Comment fonctionne un véhicule hybride rechargeable ?

Les véhicules hybrides rechargeables font une percée remarquée sur les routes, et pas uniquement chez les passionnés de technologie verte. Leur promesse ? Offrir le meilleur des deux mondes : la souplesse du moteur électrique pour les trajets quotidiens et la fiabilité du thermique pour les longues distances.

De quoi séduire les automobilistes désireux d’alléger leur empreinte carbone sans sacrifier leur confort ou leur autonomie.

Mais comment cette double mécanique fonctionne-t-elle concrètement ? Sous le capot, la coordination est bien plus subtile qu’elle n’y paraît et mérite que l’on s’y attarde de plus près.

Voici donc tout ce qu’il faut savoir à ce sujet.

PHEV : la combinaison entre moteurs thermique et électrique

Un véhicule hybride rechargeable ou Plug-in Hybrid Electric Vehicle (PHEV) repose sur une architecture à double motorisation. Le moteur thermique (généralement à essence) et le moteur électrique collaborent pour s’adapter à chaque situation de conduite.

Dans la plupart des cas, celui électrique prend le relais lors des démarrages et des trajets à faible vitesse. En milieu urbain, c’est également lui qui assure une conduite silencieuse, afin d’offrir une conduite fluide et sans émissions locales.

Lorsque l’effort demandé augmente (une côte, une accélération franche ou une vitesse de croisière sur autoroute), le moteur thermique entre en jeu, seul ou en soutien de l’électrique. Ce partenariat s’ajuste automatiquement selon les conditions, le niveau de charge et le mode de conduite sélectionné.

C’est précisément ce fonctionnement hybride qui confère aux PHEV leur souplesse d’usage.

Grâce à cette complémentarité intelligente, l’usager n’a pas à choisir entre performance, autonomie et sobriété.
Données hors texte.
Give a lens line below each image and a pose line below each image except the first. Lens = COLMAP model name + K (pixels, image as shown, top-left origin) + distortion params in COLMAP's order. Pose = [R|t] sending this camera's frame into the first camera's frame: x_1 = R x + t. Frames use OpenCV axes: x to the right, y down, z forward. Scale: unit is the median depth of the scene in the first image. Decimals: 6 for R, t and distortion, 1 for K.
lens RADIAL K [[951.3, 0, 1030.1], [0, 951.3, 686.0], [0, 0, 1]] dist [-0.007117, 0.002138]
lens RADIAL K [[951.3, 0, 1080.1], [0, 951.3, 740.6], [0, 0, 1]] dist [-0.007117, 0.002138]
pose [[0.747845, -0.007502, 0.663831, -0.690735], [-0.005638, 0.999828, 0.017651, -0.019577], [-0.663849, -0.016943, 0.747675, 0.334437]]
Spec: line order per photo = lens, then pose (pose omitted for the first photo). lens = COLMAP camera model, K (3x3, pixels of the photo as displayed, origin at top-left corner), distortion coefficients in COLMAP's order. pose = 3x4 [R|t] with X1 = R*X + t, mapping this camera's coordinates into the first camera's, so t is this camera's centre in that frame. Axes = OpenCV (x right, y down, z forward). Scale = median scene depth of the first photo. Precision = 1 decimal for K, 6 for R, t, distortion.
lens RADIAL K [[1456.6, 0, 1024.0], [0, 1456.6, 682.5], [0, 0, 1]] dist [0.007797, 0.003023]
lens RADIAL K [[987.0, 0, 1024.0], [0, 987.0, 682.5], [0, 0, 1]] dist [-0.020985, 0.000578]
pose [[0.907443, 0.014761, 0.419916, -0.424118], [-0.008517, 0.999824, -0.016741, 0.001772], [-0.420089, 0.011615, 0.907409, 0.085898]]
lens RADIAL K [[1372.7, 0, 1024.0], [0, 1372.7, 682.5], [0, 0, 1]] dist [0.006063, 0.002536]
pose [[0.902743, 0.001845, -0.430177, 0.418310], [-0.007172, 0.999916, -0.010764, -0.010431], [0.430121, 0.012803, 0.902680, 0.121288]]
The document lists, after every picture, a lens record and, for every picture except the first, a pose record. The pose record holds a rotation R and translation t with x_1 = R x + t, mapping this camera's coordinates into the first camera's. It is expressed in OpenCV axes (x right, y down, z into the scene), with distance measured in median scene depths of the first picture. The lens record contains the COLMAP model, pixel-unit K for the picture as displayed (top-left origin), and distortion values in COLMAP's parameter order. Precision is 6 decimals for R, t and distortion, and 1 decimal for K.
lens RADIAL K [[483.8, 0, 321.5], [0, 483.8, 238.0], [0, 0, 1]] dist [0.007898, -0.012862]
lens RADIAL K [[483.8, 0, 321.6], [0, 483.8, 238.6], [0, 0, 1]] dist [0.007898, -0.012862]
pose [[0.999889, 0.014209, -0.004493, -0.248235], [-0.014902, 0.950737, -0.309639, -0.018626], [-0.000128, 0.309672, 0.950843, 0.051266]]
fonctionnement véhicule hybride rechargeable PHEV

Le rôle de la batterie et son mode de recharge dans un PHEV

Au cœur de ce système hybride se trouve une batterie lithium-ion, bien plus imposante que celle d’un hybride non rechargeable.

Sa capacité varie selon les modèles, mais elle autorise généralement entre 40 et 60 kilomètres de conduite 100 % électrique, une autonomie largement suffisante pour les trajets domicile-travail ou les courses en centre-ville. Cette batterie se recharge ensuite de plusieurs façons.

Le moyen le plus efficace reste la recharge sur secteur : prise domestique classique, borne murale ou station publique. La durée de charge dépend évidemment de la puissance de la source, oscillant entre deux et six heures.

Un PHEV récupère également de l’énergie au freinage. Lorsqu’on lève le pied de l’accélérateur ou qu’on appuie sur la pédale de frein, le moteur électrique fonctionne alors en générateur. Il convertit l’énergie cinétique en électricité, qui vient regarnir la batterie.

Un joli tour de passe-passe technique qui valorise chaque mètre parcouru ! Enfin, en cas de batterie vide, le moteur thermique prend le relais sans broncher, afin de garantir la continuité du trajet. Loin de la panne sèche, l’hybride rechargeable ménage ainsi ses transitions avec une logique implacable.

Les différentes phases de conduite d’une hybride rechargeable

Au démarrage, le mode électrique est prioritaire. En ville ou sur les petites routes, ce moteur assure une progression tout en douceur, sans bruit et sans émissions. En cas de besoin, notamment lors d’une forte sollicitation du moteur (dépassement, montée ou vitesse soutenue), les deux motorisations peuvent toutefois travailler de concert.

Ce mode hybride est géré automatiquement par le système, qui privilégie toujours l’option la plus efficace.

Lors d’un trajet longue distance en revanche, la batterie se décharge progressivement et le moteur thermique prend le relais. Le véhicule fonctionne alors comme un moteur classique, tout en conservant la possibilité de recharger partiellement la batterie par freinage régénératif.